> **What is required**
Rewrite the text lines of the material below, replacing "Congeladores" with "Arcones" wherever it occurs and keeping everything else unchanged. Omit the pictures from the output.

> **Collected data**
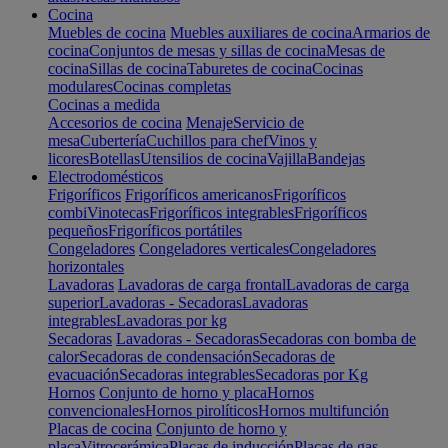
Cocina
Muebles de cocina
Muebles auxiliares de cocina
Armarios de
cocina
Conjuntos de mesas y sillas de cocina
Mesas de
cocina
Sillas de cocina
Taburetes de cocina
Cocinas
modulares
Cocinas completas
Cocinas a medida
Accesorios de cocina
Menaje
Servicio de
mesa
Cubertería
Cuchillos para chef
Vinos y
licores
Botellas
Utensilios de cocina
Vajilla
Bandejas
Electrodomésticos
Frigoríficos
Frigoríficos americanos
Frigoríficos
combi
Vinotecas
Frigoríficos integrables
Frigoríficos
pequeños
Frigoríficos portátiles
Congeladores
Congeladores verticales
Congeladores
horizontales
Lavadoras
Lavadoras de carga frontal
Lavadoras de carga
superior
Lavadoras - Secadoras
Lavadoras
integrables
Lavadoras por kg
Secadoras
Lavadoras - Secadoras
Secadoras con bomba de
calor
Secadoras de condensación
Secadoras de
evacuación
Secadoras integrables
Secadoras por Kg
Hornos
Conjunto de horno y placa
Hornos
convencionales
Hornos pirolíticos
Hornos multifunción
Placas de cocina
Conjunto de horno y
placa
Vitrocerámica
Placas de inducción
Placas de gas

> **Result**
Cocina
Muebles de cocina
Muebles auxiliares de cocina
Armarios de
cocina
Conjuntos de mesas y sillas de cocina
Mesas de
cocina
Sillas de cocina
Taburetes de cocina
Cocinas
modulares
Cocinas completas
Cocinas a medida
Accesorios de cocina
Menaje
Servicio de
mesa
Cubertería
Cuchillos para chef
Vinos y
licores
Botellas
Utensilios de cocina
Vajilla
Bandejas
Electrodomésticos
Frigoríficos
Frigoríficos americanos
Frigoríficos
combi
Vinotecas
Frigoríficos integrables
Frigoríficos
pequeños
Frigoríficos portátiles
Arcones
Arcones verticales
Arcones
horizontales
Lavadoras
Lavadoras de carga frontal
Lavadoras de carga
superior
Lavadoras - Secadoras
Lavadoras
integrables
Lavadoras por kg
Secadoras
Lavadoras - Secadoras
Secadoras con bomba de
calor
Secadoras de condensación
Secadoras de
evacuación
Secadoras integrables
Secadoras por Kg
Hornos
Conjunto de horno y placa
Hornos
convencionales
Hornos pirolíticos
Hornos multifunción
Placas de cocina
Conjunto de horno y
placa
Vitrocerámica
Placas de inducción
Placas de gas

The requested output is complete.